# Removing grips without destroying them.



## HEMI426 (Jun 26, 2022)

Does anyone know how to remove grips without killing them, is there a trick I am unaware of. I wanted to save these but got impatient and murdered them. So I made key chains out of what was left. I used low heat, oil, soapy water, butter knife, rag and plyers but they didn't budge, I thought they were glued but when I cut them off there was no sign of anything. Please chime in if you have a trick. Thanks, I put on the metalflake ones, they look way better.


----------



## New Mexico Brant (Jun 26, 2022)

Put each grip, while still on the bars, and one at a time, in a pot of sub boiling water for four or five minutes.  Usually that will do it.  Some grips take a little extra time in the water.  They will be wicked hot coming out so use oven mitts or work gloves.


----------



## HEMI426 (Jun 26, 2022)

Thanks Brant, I didn't try that. Does that expand the rubber and not the bar?


----------



## coasterbrakejunkie1969 (Jun 26, 2022)

HEMI426 said:


> Does anyone know how to remove grips without killing them, is there a trick I am unaware of. I wanted to save these but got impatient and murdered them. So I made key chains out of what was left. I used low heat, oil, soapy water, butter knife, rag and plyers but they didn't budge, I thought they were glued but when I cut them off there was no sign of anything. Please chime in if you have a trick. Thanks, I put on the metalflake ones, they look way better.
> 
> View attachment 1652411
> 
> ...



I use the skinniest slotted screw driver I have and work it in with a tiny bit of wd40 . Sometimes you need to get it way down in there. (That's what she said).  I have often thought an artists flat flexible paint mixing knife might work.


----------



## coasterbrakejunkie1969 (Jun 26, 2022)

WD to put them back on as well.
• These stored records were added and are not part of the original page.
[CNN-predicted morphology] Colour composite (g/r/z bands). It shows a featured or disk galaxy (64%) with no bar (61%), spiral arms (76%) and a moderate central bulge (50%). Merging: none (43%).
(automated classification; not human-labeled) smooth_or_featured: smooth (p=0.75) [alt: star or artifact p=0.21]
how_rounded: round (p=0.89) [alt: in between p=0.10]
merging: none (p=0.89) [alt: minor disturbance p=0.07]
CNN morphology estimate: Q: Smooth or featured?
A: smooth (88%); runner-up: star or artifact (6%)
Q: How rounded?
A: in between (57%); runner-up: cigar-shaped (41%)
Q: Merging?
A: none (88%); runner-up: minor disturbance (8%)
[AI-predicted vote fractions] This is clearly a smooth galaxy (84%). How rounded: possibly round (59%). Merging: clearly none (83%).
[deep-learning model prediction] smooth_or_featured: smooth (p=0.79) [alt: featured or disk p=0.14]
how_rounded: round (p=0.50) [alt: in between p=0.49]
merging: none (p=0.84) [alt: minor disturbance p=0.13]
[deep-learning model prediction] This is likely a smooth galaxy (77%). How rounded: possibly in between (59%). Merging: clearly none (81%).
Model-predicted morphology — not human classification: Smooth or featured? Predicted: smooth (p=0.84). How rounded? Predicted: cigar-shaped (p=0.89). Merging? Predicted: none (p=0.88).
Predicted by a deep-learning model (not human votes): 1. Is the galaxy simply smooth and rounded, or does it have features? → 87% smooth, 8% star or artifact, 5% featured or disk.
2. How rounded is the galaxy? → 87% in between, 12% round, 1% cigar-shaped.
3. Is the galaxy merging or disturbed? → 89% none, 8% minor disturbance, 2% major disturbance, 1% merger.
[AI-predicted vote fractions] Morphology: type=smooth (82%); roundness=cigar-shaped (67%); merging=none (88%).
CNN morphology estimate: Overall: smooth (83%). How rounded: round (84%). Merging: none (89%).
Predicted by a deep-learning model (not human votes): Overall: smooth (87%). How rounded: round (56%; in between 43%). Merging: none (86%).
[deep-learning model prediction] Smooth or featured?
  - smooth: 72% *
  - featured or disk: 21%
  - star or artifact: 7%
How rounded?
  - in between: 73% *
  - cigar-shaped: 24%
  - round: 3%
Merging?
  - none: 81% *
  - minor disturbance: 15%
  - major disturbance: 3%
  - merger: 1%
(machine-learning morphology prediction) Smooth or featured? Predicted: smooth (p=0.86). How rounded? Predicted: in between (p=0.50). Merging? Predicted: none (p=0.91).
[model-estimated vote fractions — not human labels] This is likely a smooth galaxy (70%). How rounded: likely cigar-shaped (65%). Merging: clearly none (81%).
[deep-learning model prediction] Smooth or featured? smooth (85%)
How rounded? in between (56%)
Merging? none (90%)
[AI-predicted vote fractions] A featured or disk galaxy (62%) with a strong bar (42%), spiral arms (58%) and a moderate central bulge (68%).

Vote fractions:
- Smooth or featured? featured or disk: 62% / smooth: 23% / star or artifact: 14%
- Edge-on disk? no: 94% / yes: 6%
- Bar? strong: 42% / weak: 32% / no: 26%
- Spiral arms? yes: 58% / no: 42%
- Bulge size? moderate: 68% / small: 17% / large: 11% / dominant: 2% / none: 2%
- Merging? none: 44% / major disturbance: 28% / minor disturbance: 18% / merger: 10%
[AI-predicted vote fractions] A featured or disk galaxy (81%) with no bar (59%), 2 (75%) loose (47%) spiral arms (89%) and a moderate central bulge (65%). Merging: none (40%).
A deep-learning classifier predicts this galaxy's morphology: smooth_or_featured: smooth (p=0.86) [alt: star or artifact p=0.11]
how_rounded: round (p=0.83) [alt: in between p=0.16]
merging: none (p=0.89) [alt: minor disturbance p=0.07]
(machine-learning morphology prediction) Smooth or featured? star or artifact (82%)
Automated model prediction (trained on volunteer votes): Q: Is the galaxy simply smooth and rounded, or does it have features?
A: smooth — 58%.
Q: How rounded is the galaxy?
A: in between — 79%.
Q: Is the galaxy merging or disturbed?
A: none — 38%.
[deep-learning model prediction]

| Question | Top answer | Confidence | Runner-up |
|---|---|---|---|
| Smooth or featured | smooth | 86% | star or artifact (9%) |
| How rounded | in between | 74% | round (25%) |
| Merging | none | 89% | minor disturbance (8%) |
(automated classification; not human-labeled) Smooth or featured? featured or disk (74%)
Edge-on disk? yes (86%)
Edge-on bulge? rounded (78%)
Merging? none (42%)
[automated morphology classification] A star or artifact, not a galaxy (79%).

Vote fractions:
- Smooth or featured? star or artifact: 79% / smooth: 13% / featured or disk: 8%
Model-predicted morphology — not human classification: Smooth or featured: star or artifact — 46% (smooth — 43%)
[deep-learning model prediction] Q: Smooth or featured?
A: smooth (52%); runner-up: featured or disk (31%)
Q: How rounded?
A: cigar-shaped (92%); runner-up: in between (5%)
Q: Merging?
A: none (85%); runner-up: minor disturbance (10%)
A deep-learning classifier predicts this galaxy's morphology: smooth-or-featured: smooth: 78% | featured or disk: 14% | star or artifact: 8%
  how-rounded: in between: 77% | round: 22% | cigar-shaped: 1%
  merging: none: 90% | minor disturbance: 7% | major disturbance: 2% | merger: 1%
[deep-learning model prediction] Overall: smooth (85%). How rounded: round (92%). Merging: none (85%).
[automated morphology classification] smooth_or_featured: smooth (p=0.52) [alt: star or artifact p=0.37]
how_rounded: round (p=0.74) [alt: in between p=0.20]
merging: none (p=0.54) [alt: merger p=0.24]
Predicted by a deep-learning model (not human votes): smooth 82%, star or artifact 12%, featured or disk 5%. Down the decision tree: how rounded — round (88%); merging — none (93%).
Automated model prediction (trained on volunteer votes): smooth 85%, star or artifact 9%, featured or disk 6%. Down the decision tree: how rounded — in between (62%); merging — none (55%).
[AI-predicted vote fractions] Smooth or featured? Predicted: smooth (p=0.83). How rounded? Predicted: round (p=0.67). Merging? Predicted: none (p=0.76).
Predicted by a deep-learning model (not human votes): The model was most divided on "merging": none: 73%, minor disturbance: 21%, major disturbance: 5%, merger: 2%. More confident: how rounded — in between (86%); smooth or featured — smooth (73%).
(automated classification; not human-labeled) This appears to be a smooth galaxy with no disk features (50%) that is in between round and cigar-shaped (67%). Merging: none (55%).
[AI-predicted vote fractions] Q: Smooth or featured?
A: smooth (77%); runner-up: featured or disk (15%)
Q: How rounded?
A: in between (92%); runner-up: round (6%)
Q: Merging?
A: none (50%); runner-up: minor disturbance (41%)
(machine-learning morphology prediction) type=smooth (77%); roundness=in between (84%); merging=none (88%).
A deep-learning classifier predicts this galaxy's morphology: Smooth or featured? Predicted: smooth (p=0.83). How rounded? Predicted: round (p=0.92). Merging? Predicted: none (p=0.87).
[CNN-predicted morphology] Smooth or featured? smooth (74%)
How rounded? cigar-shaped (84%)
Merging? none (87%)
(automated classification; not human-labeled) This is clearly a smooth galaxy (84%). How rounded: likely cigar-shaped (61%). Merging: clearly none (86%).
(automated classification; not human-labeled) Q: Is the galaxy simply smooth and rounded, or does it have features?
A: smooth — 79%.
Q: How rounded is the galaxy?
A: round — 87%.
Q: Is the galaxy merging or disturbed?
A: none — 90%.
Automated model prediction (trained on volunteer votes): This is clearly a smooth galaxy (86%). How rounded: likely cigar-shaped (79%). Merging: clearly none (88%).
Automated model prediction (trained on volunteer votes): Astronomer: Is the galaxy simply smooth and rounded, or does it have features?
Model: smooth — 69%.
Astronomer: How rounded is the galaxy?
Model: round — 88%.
It evaporates.


----------



## TRM (Jun 26, 2022)

Find an open end wrench that fits snug over the bars. Slide it over the bar and against the edge of the grip and then hammer the grip off hitting the side of the wrench. If you can heat it first in water like Brant suggested it will work even better.

I've also had good success with compressed air under the edge while twisting and pulling.


----------



## New Mexico Brant (Jun 26, 2022)

HEMI426 said:


> Thanks Brant, I didn't try that. Does that expand the rubber and not the bar?



Not sure what expansion occurs, the rubber will soften and and it seems to work on any rust action under the grips.  Usually I am working off much older grips than yours.  Always seems to do the trick; I have only lost a few patients due to breakage or cracking.  Sometimes with older teens-30's grips you then have to use the John Deere tire juice after they dry out if a white chalky look appears.


----------



## HEMI426 (Jun 26, 2022)

I got the butter knife in there pretty far and it stretched, it didn't rip which made me think it would just twist off, I even wiggled it around the bar while in there. After all these tries I finally said out loud f#@k this and cut them off.


----------



## TRM (Jun 26, 2022)

HEMI426 said:


> I got the butter knife in there pretty far and it stretched, it didn't rip which made me think it would just twist off, I even wiggled it around the bar while in there. After all these tries I finally said out loud f#@k this and cut them off.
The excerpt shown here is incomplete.